** Set problem 1 **
Quote, word for word, each passage that the news excerpt on McCain and the White House places inside quotation marks.

** Page text **
But McCain, while grateful for such gestures, will continue to distance himself from the White House, his advisers say. McCain knows he must show his independence from the incumbent, whose job-approval ratings are extremely low. McCain underscored his differences late last month when he visited New Orleans and condemned the administration's handling of the 2005 Hurricane Katrina disaster. After touring the devastated Ninth Ward, McCain said angrily, "I want to assure the people of the Ninth Ward, the people of New Orleans, the people of this country, never again, never again will a disaster of this nature be handled in the terrible and disgraceful way it was handled." This annoyed some Bush advisers, who thought McCain was too harsh, and that word was passed to the Arizona senator's staff.

Not that it will matter very much. McCain's aides say that his effort to draw a line between himself and the unpopular Bush has just begun. "On some issues, we will agree to disagree with the White House," says a senior McCain strategist, adding that McCain is a "different kind of Republican." Up soon on McCain's agenda: a speech on global warming in which he will say the government hasn't done enough to reduce climate change.

Of course, McCain is still counting on Bush to raise money for him and for the party, as well as to reassure balky social conservatives and evangelical Christians. So in some ways, McCain is trying to have it both ways—as a critic and an ally of the president.

** Set problem 2 **
In the listing, change every "phylum" to "division" and give everything from the line containing "scientific name: Quesada gigas" down to the line containing "genus: Afrixalus" with nothing else altered.

** Source records **
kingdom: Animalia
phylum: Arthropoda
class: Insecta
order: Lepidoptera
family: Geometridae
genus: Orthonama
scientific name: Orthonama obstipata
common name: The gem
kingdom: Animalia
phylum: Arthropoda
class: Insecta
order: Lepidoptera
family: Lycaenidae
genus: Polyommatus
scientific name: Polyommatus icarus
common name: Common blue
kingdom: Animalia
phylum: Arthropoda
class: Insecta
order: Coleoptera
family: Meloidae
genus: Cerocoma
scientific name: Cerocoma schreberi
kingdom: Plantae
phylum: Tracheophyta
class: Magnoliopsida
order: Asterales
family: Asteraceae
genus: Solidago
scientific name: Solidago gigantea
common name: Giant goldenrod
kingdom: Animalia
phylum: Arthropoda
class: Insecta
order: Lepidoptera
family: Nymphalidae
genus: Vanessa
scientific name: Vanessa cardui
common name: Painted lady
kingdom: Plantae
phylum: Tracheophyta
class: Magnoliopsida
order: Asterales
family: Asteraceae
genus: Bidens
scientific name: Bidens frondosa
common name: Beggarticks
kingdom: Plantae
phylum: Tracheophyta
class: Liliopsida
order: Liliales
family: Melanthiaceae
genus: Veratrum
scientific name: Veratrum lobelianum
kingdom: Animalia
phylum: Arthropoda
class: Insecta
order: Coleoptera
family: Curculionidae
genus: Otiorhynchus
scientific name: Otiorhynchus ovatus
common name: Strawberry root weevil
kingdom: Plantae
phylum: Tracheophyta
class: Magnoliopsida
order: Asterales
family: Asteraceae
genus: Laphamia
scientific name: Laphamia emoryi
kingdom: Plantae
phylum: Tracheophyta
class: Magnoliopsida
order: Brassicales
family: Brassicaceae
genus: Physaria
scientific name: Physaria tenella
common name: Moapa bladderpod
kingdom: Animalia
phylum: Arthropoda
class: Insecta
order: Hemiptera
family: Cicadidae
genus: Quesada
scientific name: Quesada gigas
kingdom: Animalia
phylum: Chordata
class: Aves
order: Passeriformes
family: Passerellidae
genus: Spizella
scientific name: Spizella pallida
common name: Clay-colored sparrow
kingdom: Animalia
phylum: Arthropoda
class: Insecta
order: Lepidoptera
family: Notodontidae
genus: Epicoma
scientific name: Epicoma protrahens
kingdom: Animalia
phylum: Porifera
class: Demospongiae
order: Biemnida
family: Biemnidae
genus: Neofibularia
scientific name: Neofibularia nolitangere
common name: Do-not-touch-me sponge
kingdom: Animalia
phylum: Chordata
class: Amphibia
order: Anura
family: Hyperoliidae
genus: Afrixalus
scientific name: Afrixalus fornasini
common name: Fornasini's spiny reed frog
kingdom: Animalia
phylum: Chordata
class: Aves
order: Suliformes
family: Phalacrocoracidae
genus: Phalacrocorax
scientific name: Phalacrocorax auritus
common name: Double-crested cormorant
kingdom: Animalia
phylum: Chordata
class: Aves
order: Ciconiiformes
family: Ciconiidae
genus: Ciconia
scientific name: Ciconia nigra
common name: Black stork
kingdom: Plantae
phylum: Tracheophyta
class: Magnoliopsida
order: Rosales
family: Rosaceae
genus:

** Right answer 1 **
"I want to assure the people of the Ninth Ward, the people of New Orleans, the people of this country, never again, never again will a disaster of this nature be handled in the terrible and disgraceful way it was handled."
"On some issues, we will agree to disagree with the White House,"
"different kind of Republican."

** Right answer 2 **
scientific name: Quesada gigas
kingdom: Animalia
division: Chordata
class: Aves
order: Passeriformes
family: Passerellidae
genus: Spizella
scientific name: Spizella pallida
common name: Clay-colored sparrow
kingdom: Animalia
division: Arthropoda
class: Insecta
order: Lepidoptera
family: Notodontidae
genus: Epicoma
scientific name: Epicoma protrahens
kingdom: Animalia
division: Porifera
class: Demospongiae
order: Biemnida
family: Biemnidae
genus: Neofibularia
scientific name: Neofibularia nolitangere
common name: Do-not-touch-me sponge
kingdom: Animalia
division: Chordata
class: Amphibia
order: Anura
family: Hyperoliidae
genus: Afrixalus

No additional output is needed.